# graphics card randomly spikes to 100% usage then crashes



## clinto (Sep 3, 2020)

so i built my new PC in January it was a 1660ti with a ryzen 5 3600. worked well for the first week but ever since then my GPU will randomly will hit 100% usage and crash my displays plus whatever programs i was running. it takes about 5 secs or so for the displays to turn back on. i originally thought i just had a faulty graphics card so i purchased a new 2070 as well as a ryzen 7 3700x and the problem persists. i have a 700 watt evga power supply, a b550 mother board, 16 gigs of ram at 3600mhz. all of my drivers are up to date and I have disabled any type of overclocking by selecting load optimized defaults in my bios. any ideas?


----------



## pavle (Sep 3, 2020)

Since PSU should be good, might be the AMD-nvidia combination that is not yet polished. Try updating the BIOS and load setup defaults.
Intel and NV work well together, AMD and NV - not always.


----------



## TheoneandonlyMrK (Sep 3, 2020)

clinto said:


> so i built my new PC in January it was a 1660ti with a ryzen 5 3600. worked well for the first week but ever since then my GPU will randomly will hit 100% usage and crash my displays plus whatever programs i was running. it takes about 5 secs or so for the displays to turn back on. i originally thought i just had a faulty graphics card so i purchased a new 2070 as well as a ryzen 7 3700x and the problem persists. i have a 700 watt evga power supply, a b550 mother board, 16 gigs of ram at 3600mhz. all of my drivers are up to date and I have disabled any type of overclocking by selecting load optimized defaults in my bios. any ideas?


Try running your memory at defaults not Xmp.


----------



## Caring1 (Sep 3, 2020)

Run a Malwarebytes scan.


----------



## Chomiq (Sep 3, 2020)

You changed mobo, cpu and gpu. Psu and ram are the same? So it's one of the two.


----------



## Paganstomp (Sep 3, 2020)

Recommend doing a fresh install of your current O/S and drivers onto a different drive and then test without the PC being online.
* * *
◆ **Tasks**
A) In the GPU crash thread, how long do the displays take to turn back on after a crash?
B) Extend the GPU crash thread past its final sentence.

◆ **Records**
* * *
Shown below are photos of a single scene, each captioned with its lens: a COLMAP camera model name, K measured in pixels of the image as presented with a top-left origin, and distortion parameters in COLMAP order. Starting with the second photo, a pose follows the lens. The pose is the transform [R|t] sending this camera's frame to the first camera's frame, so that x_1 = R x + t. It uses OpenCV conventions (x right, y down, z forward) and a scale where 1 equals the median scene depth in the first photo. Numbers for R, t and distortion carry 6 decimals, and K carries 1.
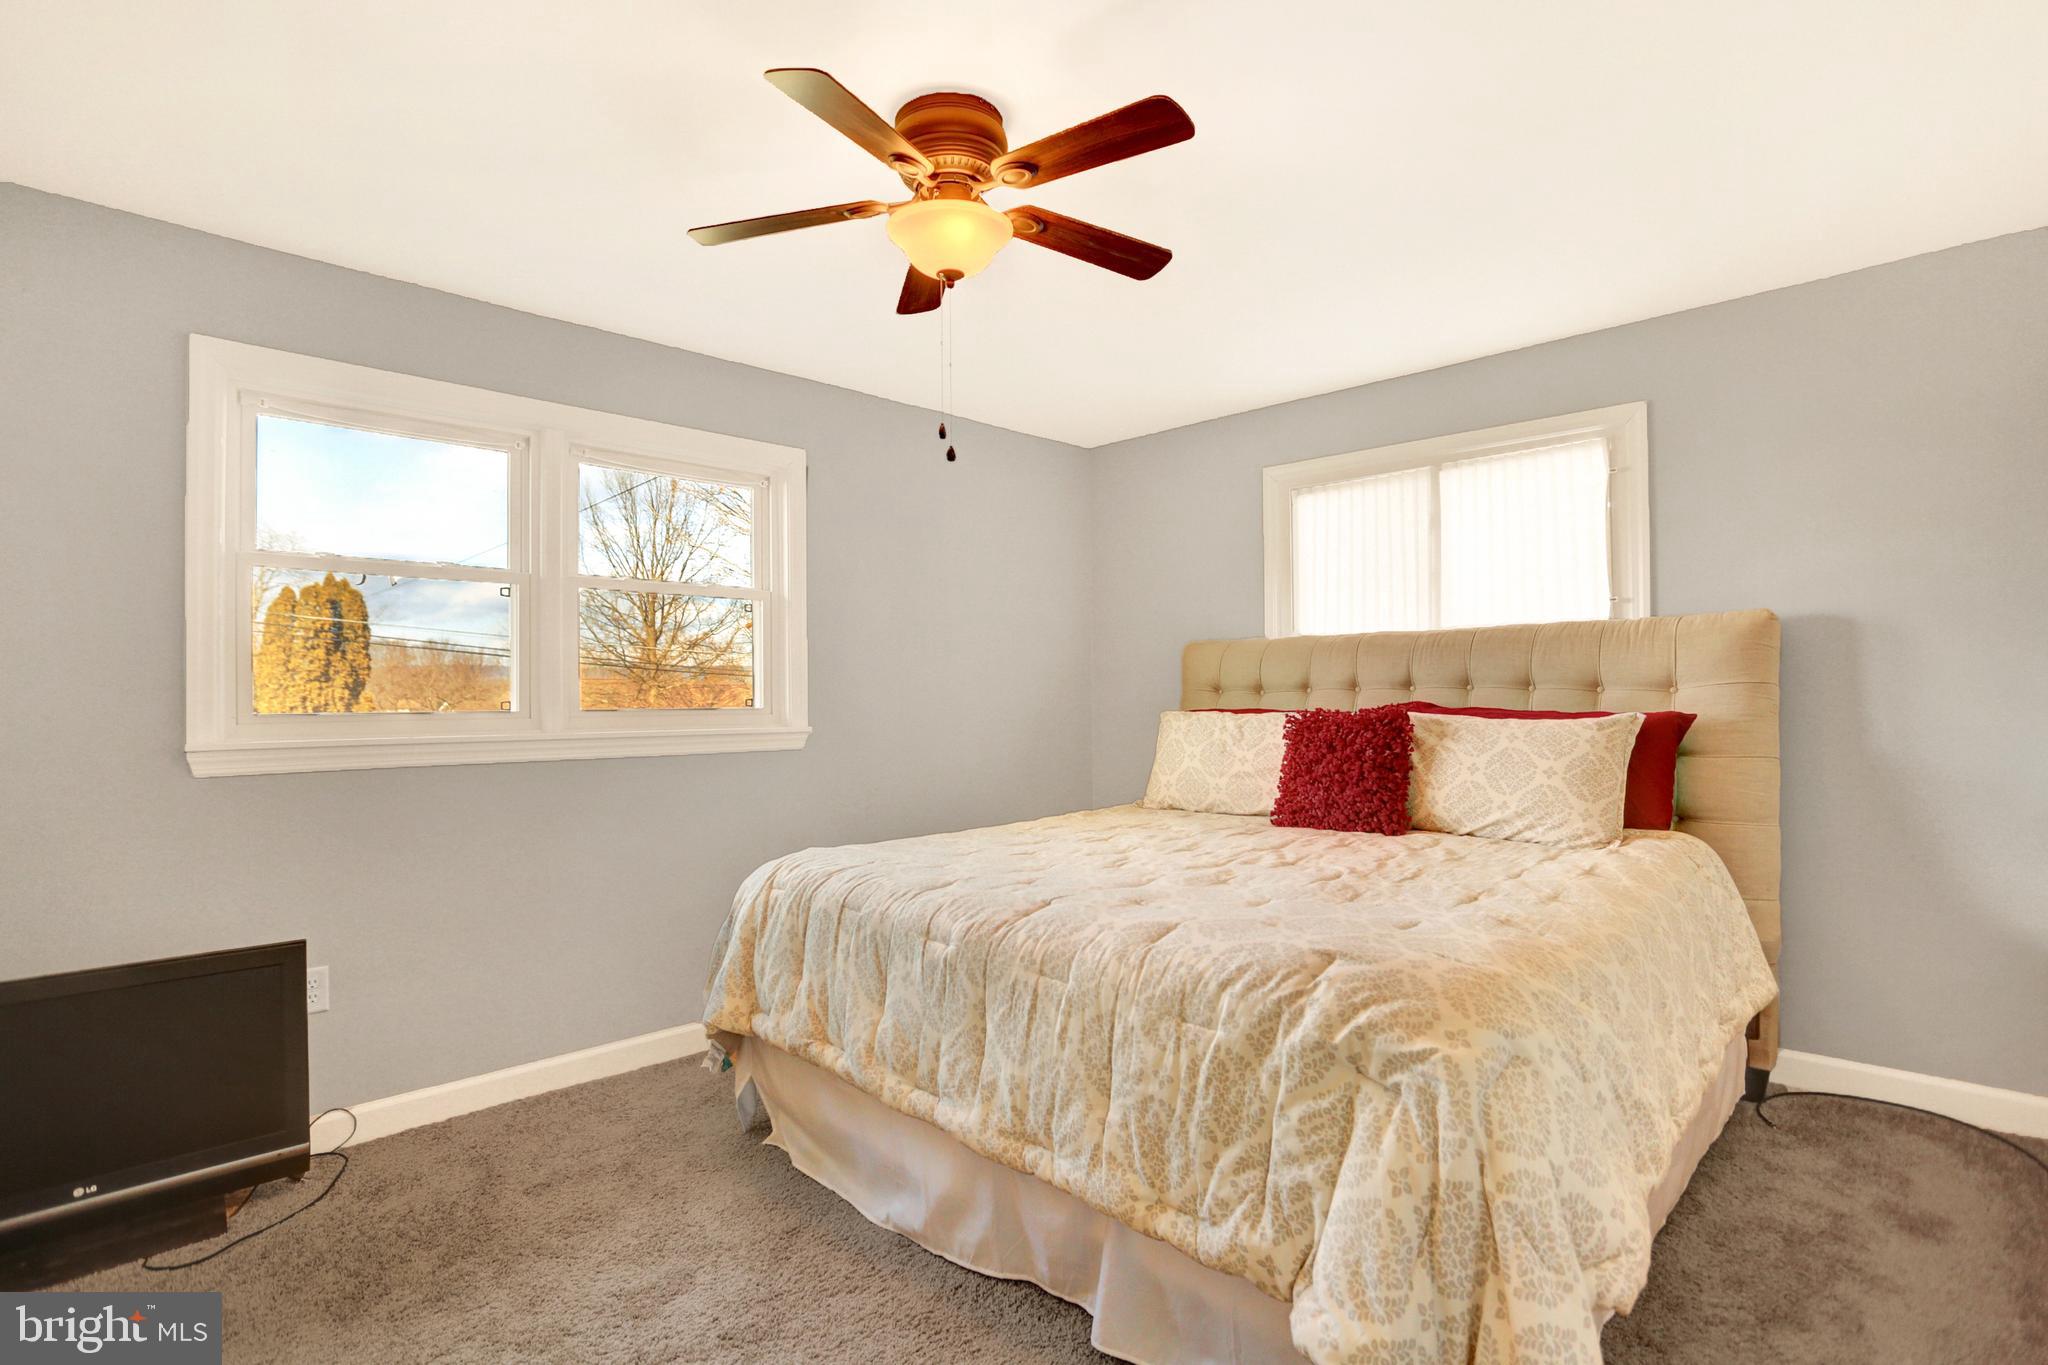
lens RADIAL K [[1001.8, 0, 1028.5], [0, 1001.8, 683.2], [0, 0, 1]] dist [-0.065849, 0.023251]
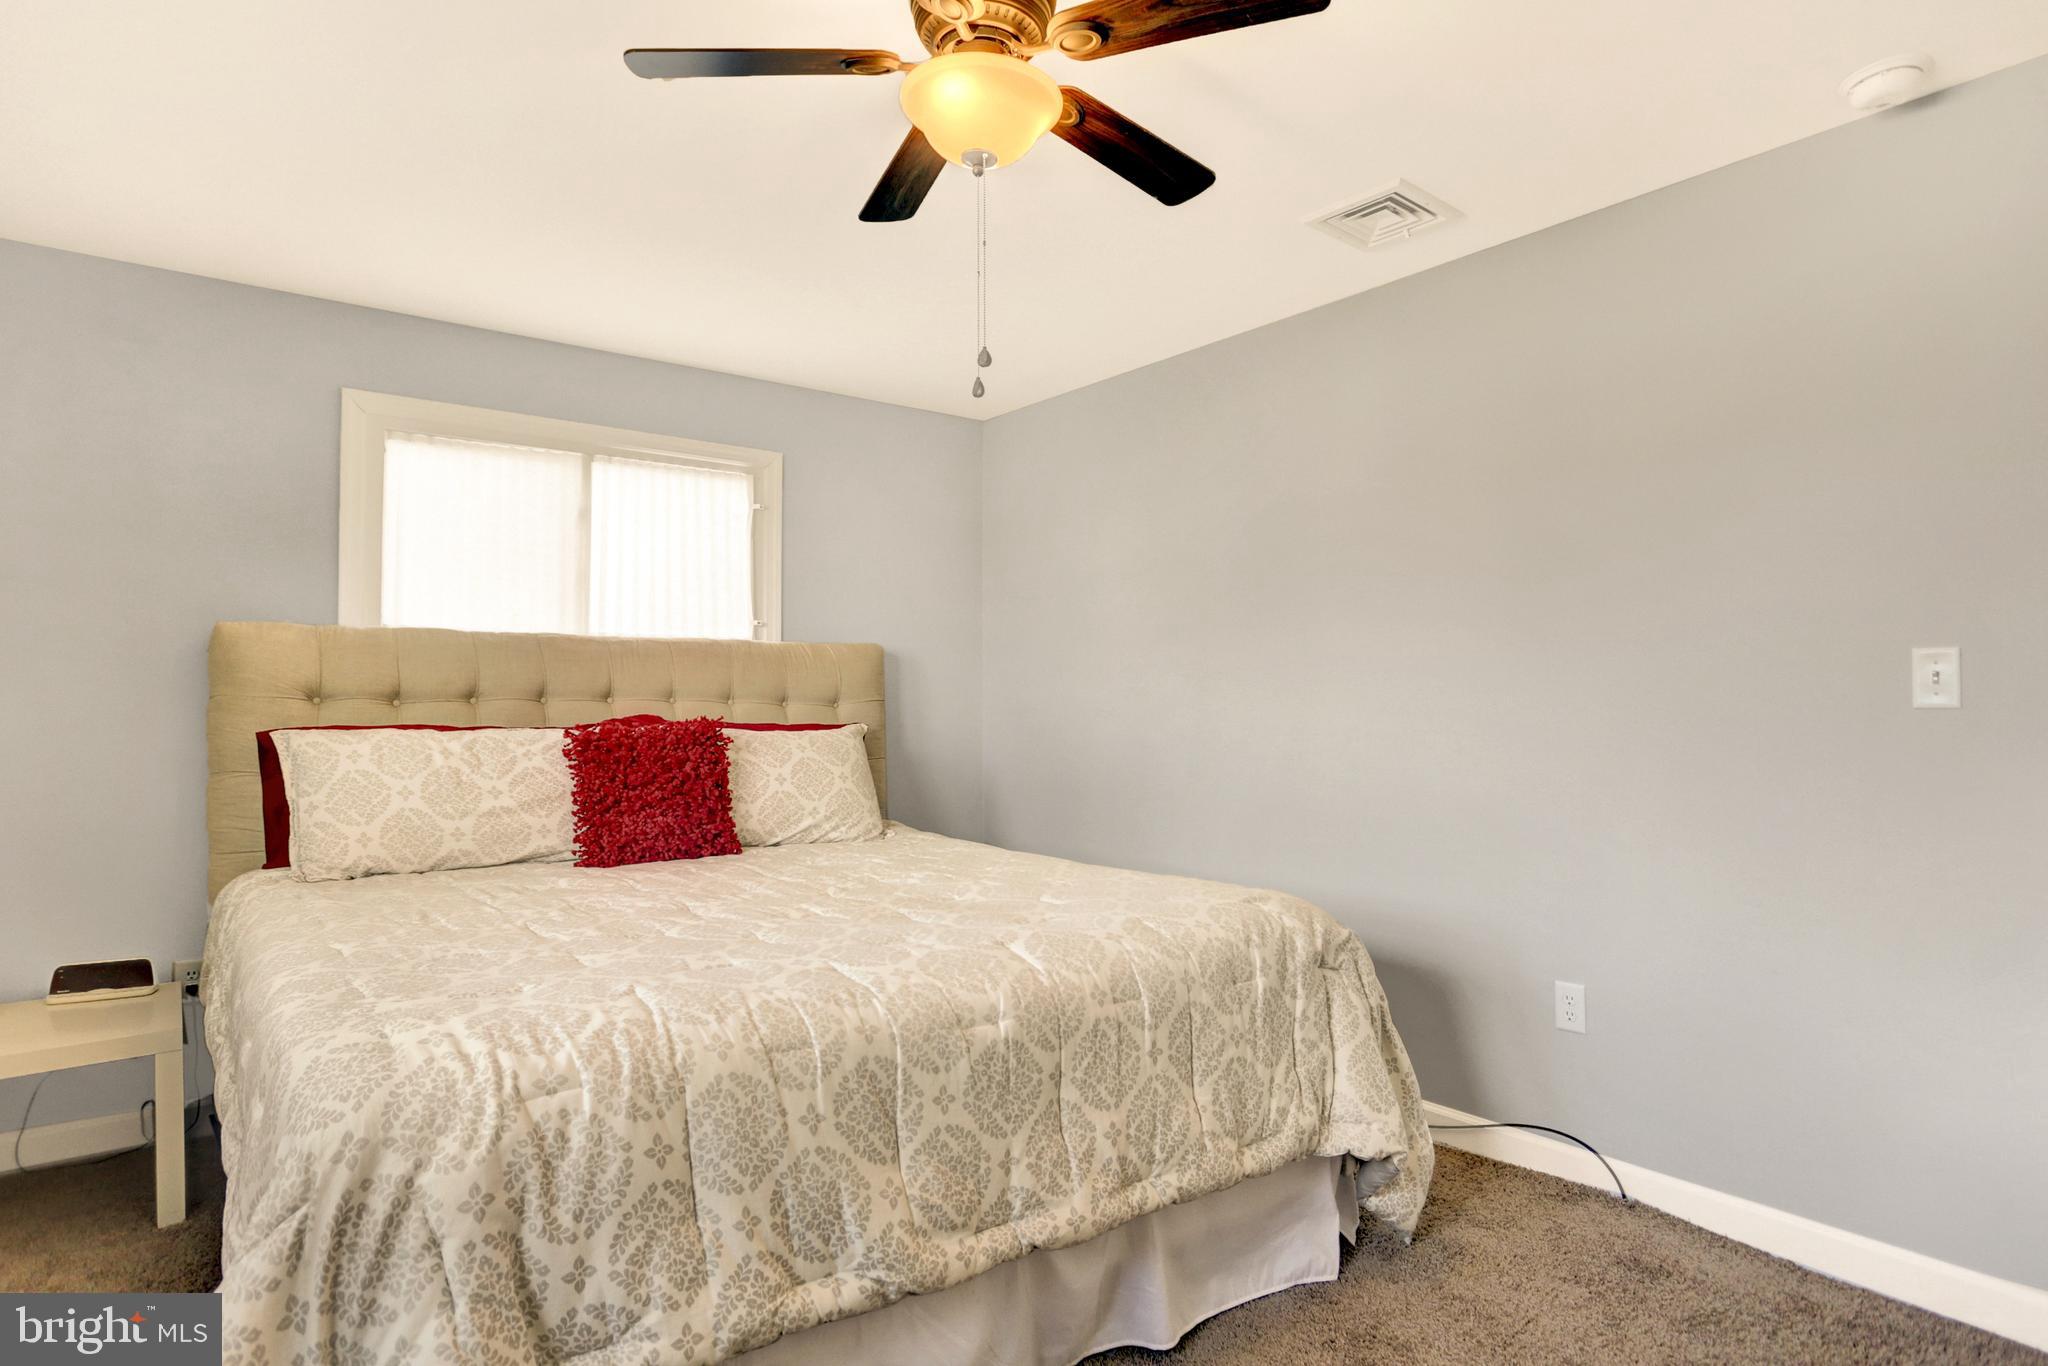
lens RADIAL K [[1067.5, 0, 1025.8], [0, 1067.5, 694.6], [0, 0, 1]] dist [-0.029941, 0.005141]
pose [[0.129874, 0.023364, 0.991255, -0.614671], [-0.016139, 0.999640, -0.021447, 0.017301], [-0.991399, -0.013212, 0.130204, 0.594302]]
* * *
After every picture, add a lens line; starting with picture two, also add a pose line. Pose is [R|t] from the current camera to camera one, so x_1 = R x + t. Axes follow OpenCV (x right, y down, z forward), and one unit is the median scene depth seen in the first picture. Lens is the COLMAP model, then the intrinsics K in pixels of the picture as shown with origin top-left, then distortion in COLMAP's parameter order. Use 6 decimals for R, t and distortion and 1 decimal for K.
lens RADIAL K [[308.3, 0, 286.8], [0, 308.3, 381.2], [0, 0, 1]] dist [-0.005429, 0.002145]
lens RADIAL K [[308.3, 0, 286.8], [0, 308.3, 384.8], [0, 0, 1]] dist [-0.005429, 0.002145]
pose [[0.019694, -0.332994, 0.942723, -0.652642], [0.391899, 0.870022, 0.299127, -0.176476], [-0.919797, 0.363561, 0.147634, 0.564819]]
* * *
◆ **Responses in order**
A) About 5 seconds.

B)
----------



## clinto (Sep 3, 2020)

Chomiq said:


> You changed mobo, cpu and gpu. Psu and ram are the same? So it's one of the two.


the power supply is new aswell i had a 550 but i upgraded when i got the 2070/ryzen 7 3700x


----------



## DRDNA (Sep 3, 2020)

Did you scan


clinto said:


> the power supply is new aswell i had a 550 but i upgraded when i got the 2070/ryzen 7 3700x


Did you scan with malwarebytes to see if you have a miner that got installed unwantingly as Caring1 recommended? Also what error is in system logs when the crash happened? look in System and apps section of logs.



Caring1 said:


> Run a Malwarebytes scan.


----------



## clinto (Sep 3, 2020)

Ok so new problem I went into the bios and forced my ram to 3600 because I seen it was running at 2133 and now my system won't boot thishappend just now, is there a way I can just completely wipe and start anew with my pc


----------



## TheoneandonlyMrK (Sep 3, 2020)

clinto said:


> Ok so new problem I went into the bios and forced my ram to 3600 because I seen it was running at 2133 and now my system won't boot thishappend just now, is there a way I can just completely wipe and start anew with my pc


We could do with you filling out your system specs, what type, speed and timings are your ram's.
If you have the motherboard manual look up clearing CMOS in it, that or remove power leads and then open the pc up and remove the coin battery for ten minutes, refit the right way up.


----------



## clinto (Sep 3, 2020)

theoneandonlymrk said:


> We could do with you filling out your system specs, what type, speed and timings are your ram's.


I have 16gb of 3600 gskill ram


----------



## Chomiq (Sep 3, 2020)

Pro tip: 
Throwing money at the problem isn't always the best solution.

My bet is on memory timings, VDDP, VDDG issues, etc.


----------



## clinto (Sep 3, 2020)

theoneandonlymrk said:


> We could do with you filling out your system specs, what type, speed and timings are your ram's.
> If you have the motherboard manual look up clearing CMOS in it, that or remove power leads and then open the pc up and remove the coin battery for ten minutes, refit the right way up.


alright were back i cleared the cmos and i got here running again, and i have also set everything in my bios to defaults


----------



## TheoneandonlyMrK (Sep 3, 2020)

clinto said:


> alright were back i cleared the cmos and i got here running again, and i have also set everything in my bios to defaults


As a starting point your set, run it a bit see if the crash issues are resolved then move forward with increasing memory performance, over clocking the CPU is near pointless.
But do let us know if it's ok please.


----------



## Chomiq (Sep 3, 2020)

Typhoon burner + Dram calculator. Adjust your timings and voltages, validate stability with Memtest64 or something similar. If you need help, ask here, somebody will explain the process to you.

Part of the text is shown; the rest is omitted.